Cultural change, notably in the Archaic Greek world, is often attributed primarily to (male) elites who had the political and economic power to fundamentally shape social practice.119 Yet looking at interaction through the lens of religious practice allows us to also catch glimpses of otherwise less socially visible and marginal groups. The Greeks and Carians who arrived in Egypt from the late seventh century BC onward in all likelihood comprised a wide social spectrum, from aristocrats to slaves, and went on to occupy a variety of positions—not necessarily the same as at home—within Egyptian society and within immigrant or diaspora communities.120 The relics they left behind suggest that it was not only narrow powerful groups in pursuit of status and engaged in conspicuous consumption that underpinned processes of exchange, innovation, and transformation. Rather, it was men and women from across a wider spectrum—mercenaries and traders, craftsmen or translators, priestesses and hetairai—who were carriers of culture, who engaged in, shaped, and transferred social and cultural practices from eschatological beliefs to technological know-how.

An observation recently made by Nathan Arrington concerning Early Iron Age burials at Lefkandi, in Greece, thus seems just as true for Late Period Egypt: “By unlinking intercultural exchange from a narrow elite, it is possible to recover multiple channels through which movement and communication occurred . . . and to restore agency to actors largely neglected from archaeological literature.”121 At Lefkandi, Arrington observed children and what he termed “sub-elites”; the present study has highlighted especially the agency of women, from the wives, daughters, and slaves of traders and mercenaries to the geographically (and sometimes socially) mobile hetairai who moved in their circles, and ultimately the women and queens of Ptolemaic Egypt. It was through them that new practices entered the social spheres in which they held key roles, such as funeral practice, love magic, or aspects of commensality and entertainment, driven by a quest for supernatural advantages or a desire for social prestige. While the role of women as mediators and cultural brokers notably in colonial situations has been noted for some time, the wider significance of women and of female mobility in cultural transmission remains underestimated.122 Thompson has highlighted female agency in mystery religion related to Demeter in Late Period and Ptolemaic Egypt as an integrative force, noting the power of ideas such as that of the soul’s immortality in transcending boundaries.123 I have argued for similar dynamics in relation to the spread of the Adonia, which proved successful perhaps precisely because it played to the key “public” social roles of women as well as promoting specifically female spaces and networks of interaction. It would have been neighborhood situations, such as existed among mixed populations at sites like Memphis or Naukratis, that especially fostered such “bottom-up” developments among a wide array of social groups. In antiquity as today, “sacred time and spaces transcend frontiers and social barriers, facilitating—and legitimating—contacts between individuals who would otherwise not meet in the public sphere.”124 It is these developments that provided the fertile ground for state-sponsored “top-down” syncretistic developments of the Hellenistic period.125

I am grateful to Joanne Dyer for the detailed scientific examination of Piabrm’s stela and for allowing me to present preliminary results in this article; to Kate Morton for preparing the stela’s preliminary color reconstruction; to Alan Johnston for help and discussion during the preparation of the manuscript; to my colleagues at the British Museum for assistance with object study and photography; to the anonymous peer reviewer for helpful and constructive suggestions; and last but not least to Sara E. Cole, Jeffrey Spier, and the team at Getty Publications for all their work on this volume and the conference on which it was based and for kind assistance in the preparation of this article.

• **Extracted page text data**

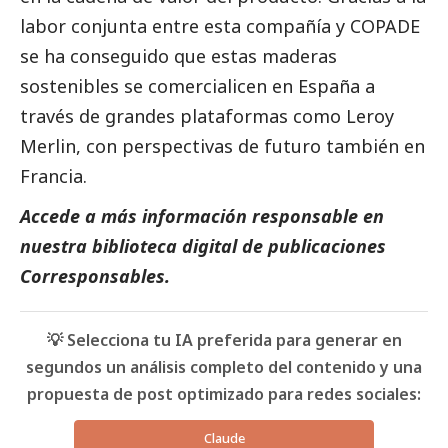
labor conjunta entre esta compañía y COPADE
se ha conseguido que estas maderas
sostenibles se comercialicen en España a
través de grandes plataformas como Leroy
Merlin, con perspectivas de futuro también en
Francia.
Accede a más información responsable en
nuestra biblioteca digital de
publicaciones
Corresponsables
.
💡 Selecciona tu IA preferida para generar en
segundos un análisis completo del contenido y una
propuesta de post optimizado para redes sociales:
Claude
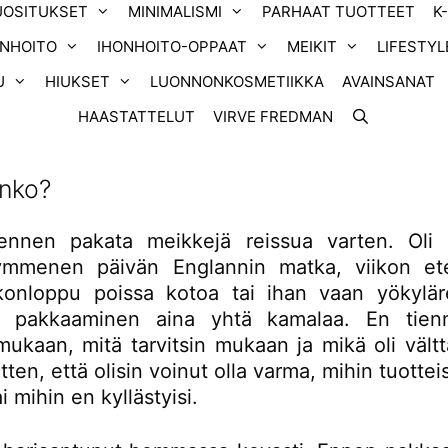
UOSITUKSET
MINIMALISMI
PARHAAT TUOTTEET
K
ONHOITO
IHONHOITO-OPPAAT
MEIKIT
LIFESTYL
U
HIUKSET
LUONNONKOSMETIIKKA
AVAINSANAT
HAASTATTELUT
VIRVE FREDMAN
enko?
ennen pakata meikkejä reissua varten. Oli
ymmenen päivän Englannin matka, viikon et
ikonloppu poissa kotoa tai ihan vaan yökyläre
n pakkaaminen aina yhtä kamalaa. En tienn
mukaan, mitä tarvitsin mukaan ja mikä oli vält
itten, että olisin voinut olla varma, mihin tuotteis
ai mihin en kyllästyisi.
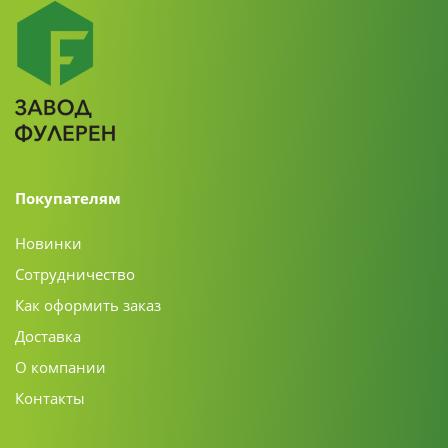
Покупателям
Новинки
Сотрудничество
Как оформить заказ
Доставка
О компании
Контакты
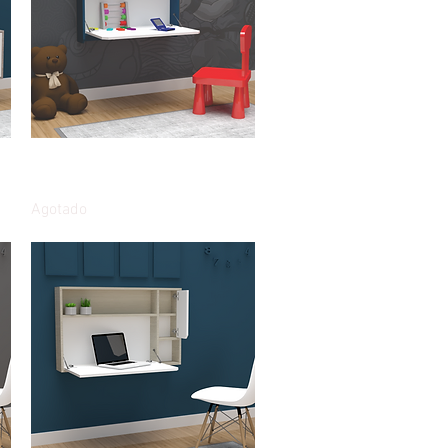
Vista rápida
Escritorio de pared plegable
85cms Blue
Agotado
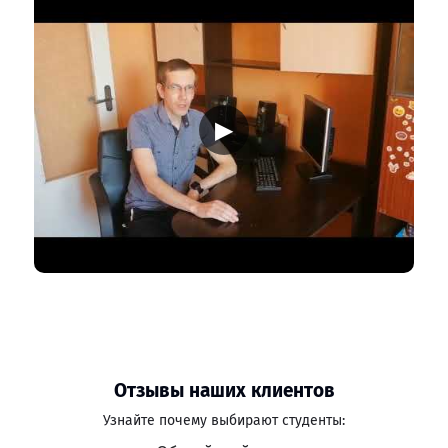
▶
Отзывы наших клиентов
Узнайте почему выбирают студенты:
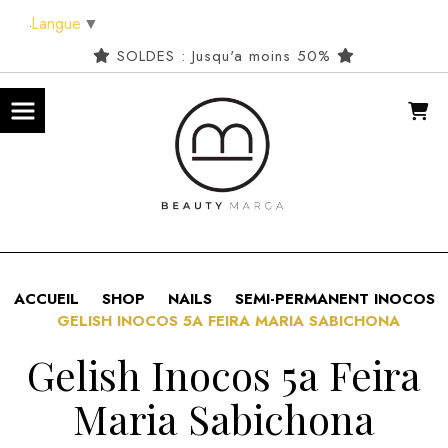
Panneau de gestion des cookies
Langue
▼
SOLDES : Jusqu'a moins 50%
ACCUEIL
SHOP
NAILS
SEMI-PERMANENT INOCOS
GELISH INOCOS 5A FEIRA MARIA SABICHONA
Gelish Inocos 5a Feira
Maria Sabichona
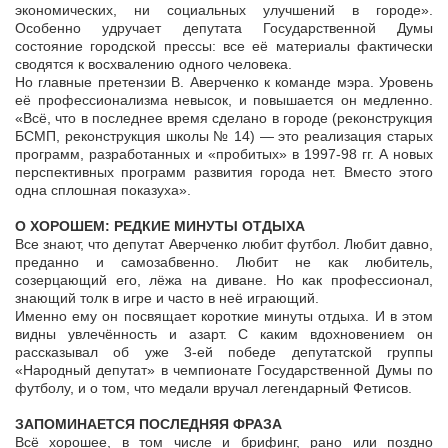
экономических, ни социальных улучшений в городе».
Особенно удручает депутата Государственной Думы
состояние городской прессы: все её материалы фактически
сводятся к восхвалению одного человека.
Но главные претензии В. Аверченко к команде мэра. Уровень
её профессионализма невысок, и повышается он медленно.
«Всё, что в последнее время сделано в городе (реконструкция
БСМП, реконструкция школы № 14) — это реализация старых
программ, разработанных и «пробитых» в 1997-98 гг. А новых
перспективных программ развития города нет. Вместо этого
одна сплошная показуха».
О ХОРОШЕМ: РЕДКИЕ МИНУТЫ ОТДЫХА
Все знают, что депутат Аверченко любит футбол. Любит давно,
преданно и самозабвенно. Любит не как любитель,
созерцающий его, лёжа на диване. Но как профессионал,
знающий толк в игре и часто в неё играющий.
Именно ему он посвящает короткие минуты отдыха. И в этом
видны увлечённость и азарт. С каким вдохновением он
рассказывал об уже 3-ей победе депутатской группы
«Народный депутат» в чемпионате Государственной Думы по
футболу, и о том, что медали вручал легендарный Фетисов.
ЗАПОМИНАЕТСЯ ПОСЛЕДНЯЯ ФРАЗА
Всё хорошее, в том числе и брифинг, рано или поздно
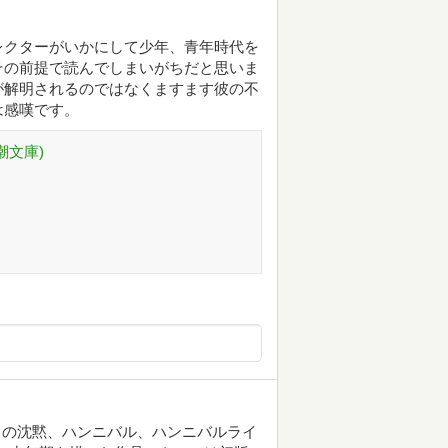
レクターがいかにして少年、青年時代を
その前提で読んでしまいがちだと思いま
が解明されるのではなくますます彼の不
は感嘆です。
潮文庫)
ちの沈黙、ハンニバル、ハンニバルライ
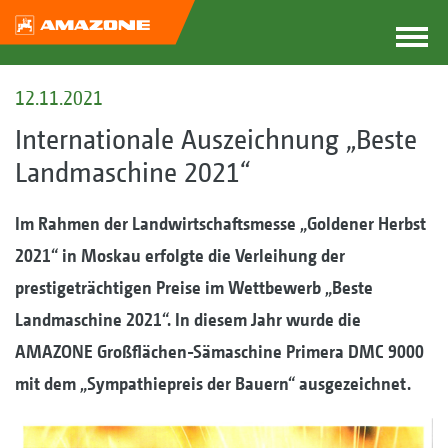
12.11.2021
Internationale Auszeichnung „Beste
Landmaschine 2021“
Im Rahmen der Landwirtschaftsmesse „Goldener Herbst
2021“ in Moskau erfolgte die Verleihung der
prestigeträchtigen Preise im Wettbewerb „Beste
Landmaschine 2021“. In diesem Jahr wurde die
AMAZONE Großflächen-Sämaschine Primera DMC 9000
mit dem „Sympathiepreis der Bauern“ ausgezeichnet.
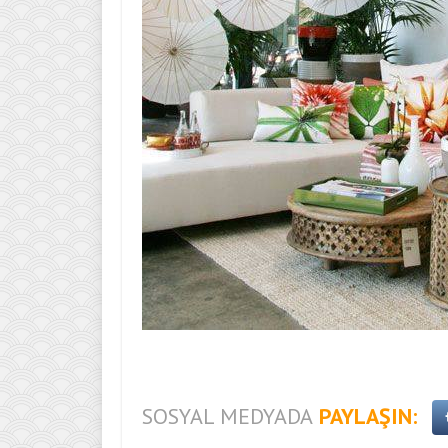
SOSYAL MEDYADA
PAYLAŞIN:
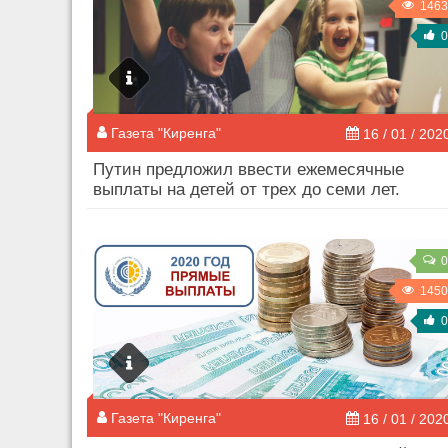
1463
0
Газета "Киренга"
16 / 01 / 202
Путин предложил ввести ежемесячные
выплаты на детей от трех до семи лет.
0
1450
0
Газета "Киренга"
16 / 01 / 202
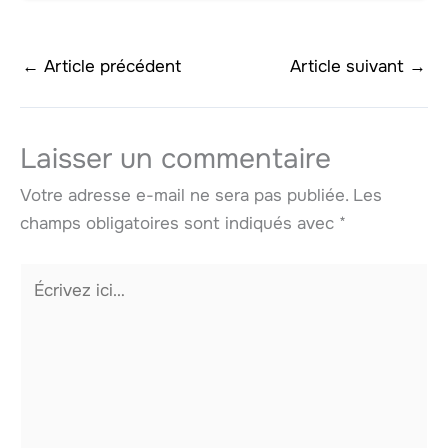
←
Article précédent
Article suivant
→
Laisser un commentaire
Votre adresse e-mail ne sera pas publiée.
Les
champs obligatoires sont indiqués avec
*
Écrivez
ici…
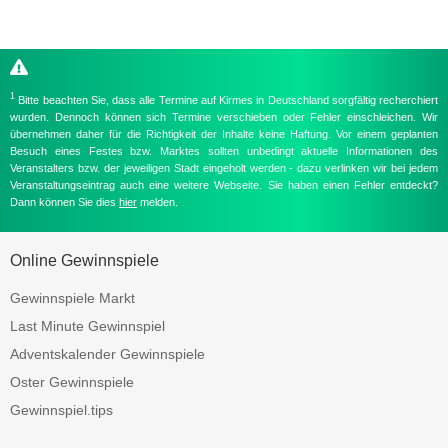
1
Bitte beachten Sie, dass alle Termine auf Kirmes in Deutschland sorgfältig recherchiert
wurden. Dennoch können sich Termine verschieben oder Fehler einschleichen. Wir
übernehmen daher für die Richtigkeit der Inhalte keine Haftung. Vor einem geplanten
Besuch eines Festes bzw. Marktes sollten unbedingt aktuelle Informationen des
Veranstalters bzw. der jeweiligen Stadt eingeholt werden - dazu verlinken wir bei jedem
Veranstaltungseintrag auch eine weitere Webseite. Sie haben einen Fehler entdeckt?
Dann können Sie dies
hier
melden.
Online Gewinnspiele
Gewinnspiele Markt
Last Minute Gewinnspiel
Adventskalender Gewinnspiele
Oster Gewinnspiele
Gewinnspiel.tips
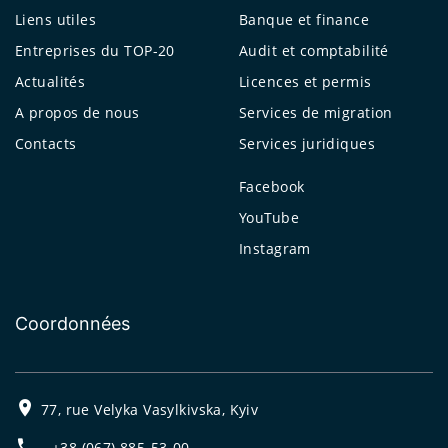
Liens utiles
Banque et finance
Entreprises du TOP-20
Audit et comptabilité
Actualités
Licences et permis
A propos de nous
Services de migration
Contacts
Services juridiques
Facebook
YouTube
Instagram
Coordonnées
77, rue Velyka Vasylkivska, Kyiv
+38 (067) 885-53-00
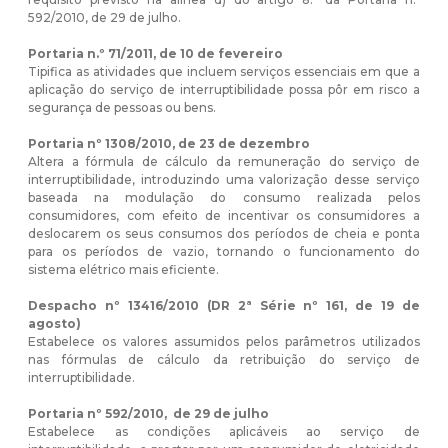
592/2010, de 29 de julho.
Portaria
n.º 71/2011, de
10 de fevereiro
Tipifica as atividades que incluem serviços essenciais em que a
aplicação do serviço de interruptibilidade possa pôr em risco a
segurança de pessoas ou bens.
Portaria
nº 1308/2010, de
23 de dez
embro
Altera a fórmula de cálculo da remuneração do serviço de
interruptibilidade, introduzindo uma valorização desse serviço
baseada na modulação do consumo realizada pelos
consumidores, com efeito de incentivar os consumidores a
deslocarem os seus consumos dos períodos de cheia e ponta
para os períodos de vazio, tornando o funcionamento do
sistema elétrico mais eficiente.
Despacho
nº 13416/2010 (DR 2ª Série nº 161, de
19 de
agosto)
Estabelece os valores assumidos pelos parâmetros utilizados
nas fórmulas de cálculo da retribuição do serviço de
interruptibilidade.
Portaria nº 592/2010, de 29 de julho
Estabelece as condições aplicáveis ao serviço de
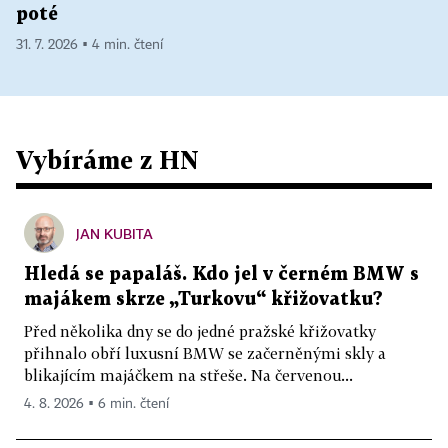
poté
31. 7. 2026 ▪ 4 min. čtení
Vybíráme z HN
JAN KUBITA
Hledá se papaláš. Kdo jel v černém BMW s
majákem skrze „Turkovu“ křižovatku?
Před několika dny se do jedné pražské křižovatky
přihnalo obří luxusní BMW se začerněnými skly a
blikajícím majáčkem na střeše. Na červenou...
4. 8. 2026 ▪ 6 min. čtení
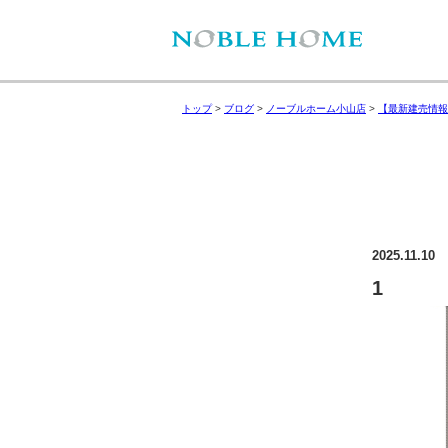
トップ
>
ブログ
>
ノーブルホーム小山店
>
【最新建売情報
2025.11.10
1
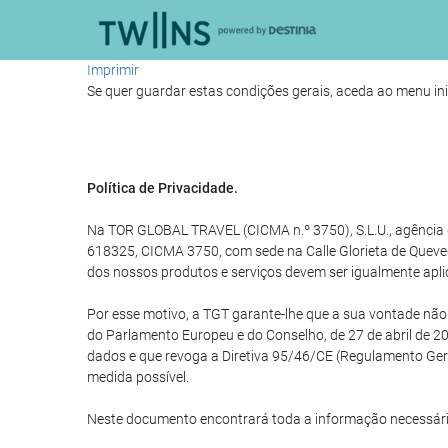
Imprimir
Se quer guardar estas condições gerais, aceda ao menu ini
Política de Privacidade.
Na TOR GLOBAL TRAVEL (CICMA n.º 3750), S.L.U., agência d
618325, CICMA 3750, com sede na Calle Glorieta de Queve
dos nossos produtos e serviços devem ser igualmente apli
Por esse motivo, a TGT garante-lhe que a sua vontade nã
do Parlamento Europeu e do Conselho, de 27 de abril de 20
dados e que revoga a Diretiva 95/46/CE (Regulamento Ge
medida possível.
Neste documento encontrará toda a informação necessári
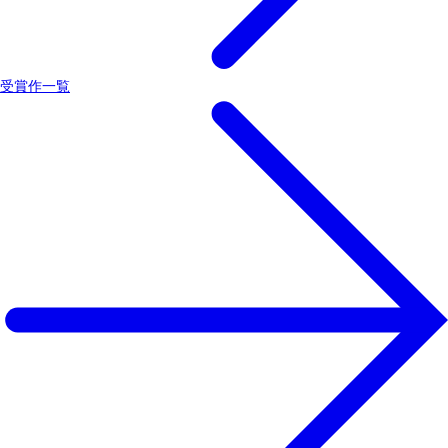
受賞作一覧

• **YOUR TASKS**
1: From the passage on cultural exchange in Late Period Egypt, print the stretch from "I am grateful" through "of this article.".
2: In the passage on cultural exchange in Late Period Egypt, which groups did Arrington observe at Lefkandi?

• **SOLUTIONS TO THE TASKS**
1:
I am grateful to Joanne Dyer for the detailed scientific examination of Piabrm’s stela and for allowing me to present preliminary results in this article; to Kate Morton for preparing the stela’s preliminary color reconstruction; to Alan Johnston for help and discussion during the preparation of the manuscript; to my colleagues at the British Museum for assistance with object study and photography; to the anonymous peer reviewer for helpful and constructive suggestions; and last but not least to Sara E. Cole, Jeffrey Spier, and the team at Getty Publications for all their work on this volume and the conference on which it was based and for kind assistance in the preparation of this article.

2: Children and what he termed "sub-elites."